Exercise requirements: Each entry below must be written out exactly, with pictures left out.

[Given records Boundary: Start]

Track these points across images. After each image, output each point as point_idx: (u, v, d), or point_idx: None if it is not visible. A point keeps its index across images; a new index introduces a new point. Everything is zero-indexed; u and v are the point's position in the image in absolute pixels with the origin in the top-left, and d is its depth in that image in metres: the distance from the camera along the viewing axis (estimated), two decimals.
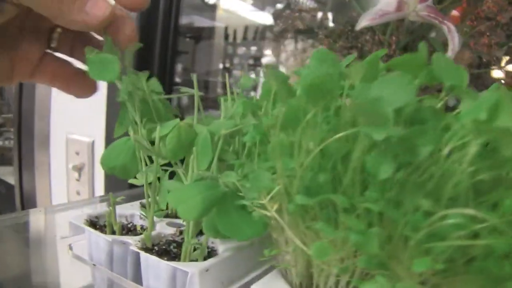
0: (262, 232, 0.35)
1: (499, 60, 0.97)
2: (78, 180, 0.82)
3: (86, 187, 0.90)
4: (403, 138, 0.25)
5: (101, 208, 0.54)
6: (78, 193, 0.94)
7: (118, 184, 0.83)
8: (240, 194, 0.35)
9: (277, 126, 0.28)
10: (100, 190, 0.91)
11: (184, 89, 0.50)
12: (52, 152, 0.97)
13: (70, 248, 0.53)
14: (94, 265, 0.49)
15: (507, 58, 0.97)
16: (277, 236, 0.35)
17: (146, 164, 0.48)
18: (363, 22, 0.67)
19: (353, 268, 0.32)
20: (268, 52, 1.46)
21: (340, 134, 0.28)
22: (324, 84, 0.27)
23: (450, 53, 0.72)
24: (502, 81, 0.93)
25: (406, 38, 0.89)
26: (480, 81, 1.01)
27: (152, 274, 0.43)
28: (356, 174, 0.27)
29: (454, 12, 0.86)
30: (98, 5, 0.36)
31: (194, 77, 0.48)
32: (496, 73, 0.97)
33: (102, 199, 0.67)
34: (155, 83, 0.47)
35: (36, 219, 0.70)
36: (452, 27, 0.73)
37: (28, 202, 1.10)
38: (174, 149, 0.43)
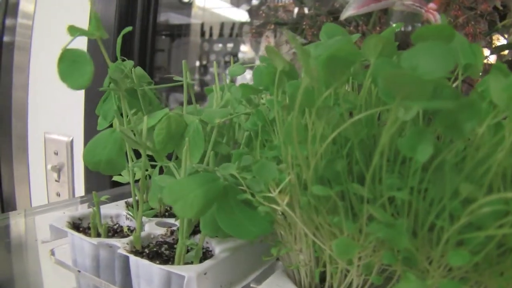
0: (268, 230, 0.32)
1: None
2: (57, 181, 0.78)
3: (65, 188, 0.85)
4: (447, 112, 0.22)
5: (83, 209, 0.50)
6: (58, 194, 0.90)
7: (99, 183, 0.78)
8: (241, 187, 0.32)
9: (295, 107, 0.25)
10: (80, 190, 0.87)
11: (176, 77, 0.46)
12: (31, 153, 0.93)
13: (52, 253, 0.48)
14: (79, 271, 0.45)
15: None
16: (285, 234, 0.31)
17: (132, 160, 0.45)
18: (348, 11, 0.66)
19: (374, 265, 0.28)
20: (244, 48, 1.44)
21: (364, 114, 0.24)
22: (346, 55, 0.24)
23: None
24: None
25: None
26: None
27: (144, 279, 0.39)
28: (383, 160, 0.24)
29: (431, 5, 0.86)
30: None
31: (184, 64, 0.44)
32: None
33: (82, 200, 0.63)
34: (141, 72, 0.43)
35: (16, 222, 0.66)
36: (438, 16, 0.71)
37: (8, 206, 1.05)
38: (164, 141, 0.39)
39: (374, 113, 0.27)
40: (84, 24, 0.35)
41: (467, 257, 0.23)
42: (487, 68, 0.90)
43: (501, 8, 0.98)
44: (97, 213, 0.45)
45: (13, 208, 1.02)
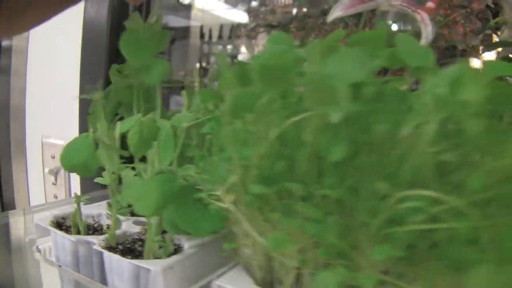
0: (221, 227, 0.34)
1: (475, 49, 0.99)
2: (54, 184, 0.81)
3: (62, 191, 0.88)
4: (358, 116, 0.24)
5: (68, 209, 0.53)
6: (55, 196, 0.93)
7: (94, 185, 0.81)
8: (199, 187, 0.34)
9: (227, 113, 0.27)
10: (77, 192, 0.89)
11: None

[Given records Boundary: End]

Written solution:
Track these points across images. After each image, output each point as point_idx: (u, v, d), or point_idx: None if it is not visible. A point keeps its index across images; a new index introduces a new point. Everything is zero-indexed; u and v are the point's position in the image in absolute pixels with the origin in the top-left, and d is its depth in that image in metres: the distance from the camera along the viewing axis (estimated), two decimals.
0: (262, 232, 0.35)
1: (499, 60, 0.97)
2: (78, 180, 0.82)
3: (86, 187, 0.90)
4: (403, 138, 0.25)
5: (101, 208, 0.54)
6: (78, 193, 0.94)
7: (118, 184, 0.83)
8: (240, 194, 0.35)
9: (277, 126, 0.28)
10: (100, 190, 0.91)
11: (184, 89, 0.50)
12: (52, 152, 0.97)
13: (70, 248, 0.53)
14: (94, 265, 0.49)
15: (507, 58, 0.97)
16: (277, 236, 0.35)
17: (146, 164, 0.48)
18: (363, 22, 0.67)
19: (353, 268, 0.32)
20: (268, 52, 1.46)
21: (340, 134, 0.28)
22: (324, 84, 0.27)
23: (450, 53, 0.72)
24: (502, 81, 0.93)
25: (406, 38, 0.89)
26: (480, 81, 1.01)
27: (152, 274, 0.43)
28: (356, 174, 0.27)
29: (454, 12, 0.86)
30: (98, 5, 0.36)
31: (194, 77, 0.48)
32: (496, 73, 0.97)
33: (102, 199, 0.67)
34: (155, 83, 0.47)
35: (36, 219, 0.70)
36: (452, 27, 0.73)
37: (28, 202, 1.10)
38: (174, 149, 0.43)
0: (268, 230, 0.32)
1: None
2: (57, 181, 0.78)
3: (65, 188, 0.85)
4: (447, 112, 0.22)
5: (83, 209, 0.50)
6: (58, 194, 0.90)
7: (99, 183, 0.78)
8: (241, 187, 0.32)
9: (295, 107, 0.25)
10: (80, 190, 0.87)
11: (176, 77, 0.46)
12: (31, 153, 0.93)
13: (52, 253, 0.48)
14: (79, 271, 0.45)
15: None
16: (285, 234, 0.31)
17: (132, 160, 0.45)
18: (348, 11, 0.66)
19: (374, 265, 0.28)
20: (244, 48, 1.44)
21: (364, 114, 0.24)
22: (346, 55, 0.24)
23: None
24: None
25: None
26: None
27: (144, 279, 0.39)
28: (383, 160, 0.24)
29: (431, 5, 0.86)
30: None
31: (184, 64, 0.44)
32: None
33: (82, 200, 0.63)
34: (141, 72, 0.43)
35: (16, 222, 0.66)
36: (438, 16, 0.71)
37: (8, 206, 1.05)
38: (164, 141, 0.39)
39: (374, 113, 0.27)
40: (84, 24, 0.35)
41: (467, 257, 0.23)
42: (487, 68, 0.90)
43: (501, 8, 0.98)
44: (97, 213, 0.45)
45: (13, 208, 1.02)
0: (221, 227, 0.34)
1: (475, 49, 0.99)
2: (54, 184, 0.81)
3: (62, 191, 0.88)
4: (358, 116, 0.24)
5: (68, 209, 0.53)
6: (55, 196, 0.93)
7: (94, 185, 0.81)
8: (199, 187, 0.34)
9: (227, 113, 0.27)
10: (77, 192, 0.89)
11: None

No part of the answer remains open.